» Task objective: All records, minus the pictures: write them out exactly.
[[ Material for this exercise, beginning ]]
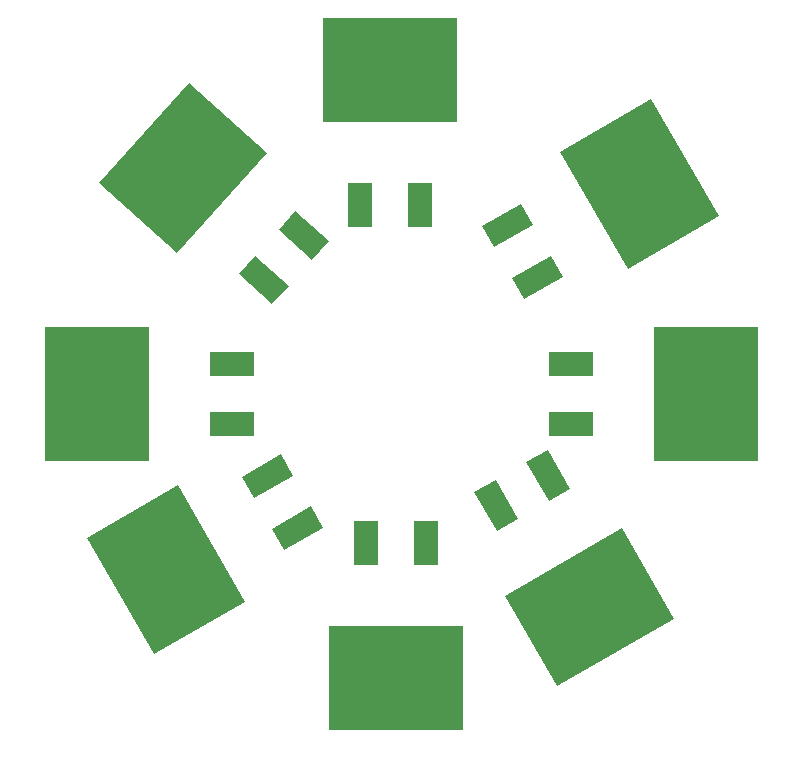
<source format=gbr>
G04 EAGLE Gerber RS-274X export*
G75*
%MOMM*%
%FSLAX34Y34*%
%LPD*%
%INSolderpaste Top*%
%IPPOS*%
%AMOC8*
5,1,8,0,0,1.08239X$1,22.5*%
G01*
G04 Define Apertures*
%ADD10R,2.080000X3.810000*%
%ADD11R,11.430000X8.890000*%
%ADD12R,3.810000X2.080000*%
%ADD13R,8.890000X11.430000*%
D10*
X-30400Y140700D03*
D11*
X-5000Y255000D03*
D10*
X20400Y140700D03*
X25400Y-145700D03*
D11*
X0Y-260000D03*
D10*
X-25400Y-145700D03*
D12*
X-138510Y-44450D03*
D13*
X-252810Y-19050D03*
D12*
X-138510Y6350D03*
X148510Y6350D03*
D13*
X262810Y-19050D03*
D12*
X148510Y-44450D03*
G36*
X116261Y123765D02*
X83267Y104716D01*
X72867Y122729D01*
X105861Y141778D01*
X116261Y123765D01*
G37*
D11*
G36*
X196331Y86682D02*
X139181Y185668D01*
X216169Y230118D01*
X273319Y131132D01*
X196331Y86682D01*
G37*
D12*
G36*
X141661Y79771D02*
X108667Y60722D01*
X98267Y78735D01*
X131261Y97784D01*
X141661Y79771D01*
G37*
G36*
X129294Y-109910D02*
X110245Y-76916D01*
X128258Y-66516D01*
X147307Y-99510D01*
X129294Y-109910D01*
G37*
D11*
G36*
X92211Y-189981D02*
X191197Y-132831D01*
X235647Y-209819D01*
X136661Y-266969D01*
X92211Y-189981D01*
G37*
D12*
G36*
X85300Y-135310D02*
X66251Y-102316D01*
X84264Y-91916D01*
X103313Y-124910D01*
X85300Y-135310D01*
G37*
G36*
X-119221Y97427D02*
X-90819Y72033D01*
X-104683Y56527D01*
X-133085Y81921D01*
X-119221Y97427D01*
G37*
D11*
G36*
X-109002Y185073D02*
X-185185Y99866D01*
X-251458Y159121D01*
X-175275Y244328D01*
X-109002Y185073D01*
G37*
D12*
G36*
X-85361Y135297D02*
X-56959Y109903D01*
X-70823Y94397D01*
X-99225Y119791D01*
X-85361Y135297D01*
G37*
G36*
X-104847Y-133507D02*
X-71853Y-114458D01*
X-61453Y-132471D01*
X-94447Y-151520D01*
X-104847Y-133507D01*
G37*
D11*
G36*
X-184917Y-96424D02*
X-127767Y-195410D01*
X-204755Y-239860D01*
X-261905Y-140874D01*
X-184917Y-96424D01*
G37*
D12*
G36*
X-130247Y-89513D02*
X-97253Y-70464D01*
X-86853Y-88477D01*
X-119847Y-107526D01*
X-130247Y-89513D01*
G37*
M02*

</source>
[[ Material for this exercise, end ]]
» Task response:
<source format=gbr>
G04 EAGLE Gerber RS-274X export*
G75*
%MOMM*%
%FSLAX34Y34*%
%LPD*%
%INSolderpaste Top*%
%IPPOS*%
%AMOC8*
5,1,8,0,0,1.08239X$1,22.5*%
G01*
G04 Define Apertures*
%ADD10R,2.080000X3.810000*%
%ADD11R,11.430000X8.890000*%
%ADD12R,3.810000X2.080000*%
%ADD13R,8.890000X11.430000*%
D10*
X-30400Y140700D03*
D11*
X-5000Y255000D03*
D10*
X20400Y140700D03*
X25400Y-145700D03*
D11*
X0Y-260000D03*
D10*
X-25400Y-145700D03*
D12*
X-138510Y-44450D03*
D13*
X-252810Y-19050D03*
D12*
X-138510Y6350D03*
X148510Y6350D03*
D13*
X262810Y-19050D03*
D12*
X148510Y-44450D03*
G36*
X116261Y123765D02*
X83267Y104716D01*
X72867Y122729D01*
X105861Y141778D01*
X116261Y123765D01*
G37*
D11*
G36*
X196331Y86682D02*
X139181Y185668D01*
X216169Y230118D01*
X273319Y131132D01*
X196331Y86682D01*
G37*
D12*
G36*
X141661Y79771D02*
X108667Y60722D01*
X98267Y78735D01*
X131261Y97784D01*
X141661Y79771D01*
G37*
G36*
X129294Y-109910D02*
X110245Y-76916D01*
X128258Y-66516D01*
X147307Y-99510D01*
X129294Y-109910D01*
G37*
D11*
G36*
X92211Y-189981D02*
X191197Y-132831D01*
X235647Y-209819D01*
X136661Y-266969D01*
X92211Y-189981D01*
G37*
D12*
G36*
X85300Y-135310D02*
X66251Y-102316D01*
X84264Y-91916D01*
X103313Y-124910D01*
X85300Y-135310D01*
G37*
G36*
X-119221Y97427D02*
X-90819Y72033D01*
X-104683Y56527D01*
X-133085Y81921D01*
X-119221Y97427D01*
G37*
D11*
G36*
X-109002Y185073D02*
X-185185Y99866D01*
X-251458Y159121D01*
X-175275Y244328D01*
X-109002Y185073D01*
G37*
D12*
G36*
X-85361Y135297D02*
X-56959Y109903D01*
X-70823Y94397D01*
X-99225Y119791D01*
X-85361Y135297D01*
G37*
G36*
X-104847Y-133507D02*
X-71853Y-114458D01*
X-61453Y-132471D01*
X-94447Y-151520D01*
X-104847Y-133507D01*
G37*
D11*
G36*
X-184917Y-96424D02*
X-127767Y-195410D01*
X-204755Y-239860D01*
X-261905Y-140874D01*
X-184917Y-96424D01*
G37*
D12*
G36*
X-130247Y-89513D02*
X-97253Y-70464D01*
X-86853Y-88477D01*
X-119847Y-107526D01*
X-130247Y-89513D01*
G37*
M02*

</source>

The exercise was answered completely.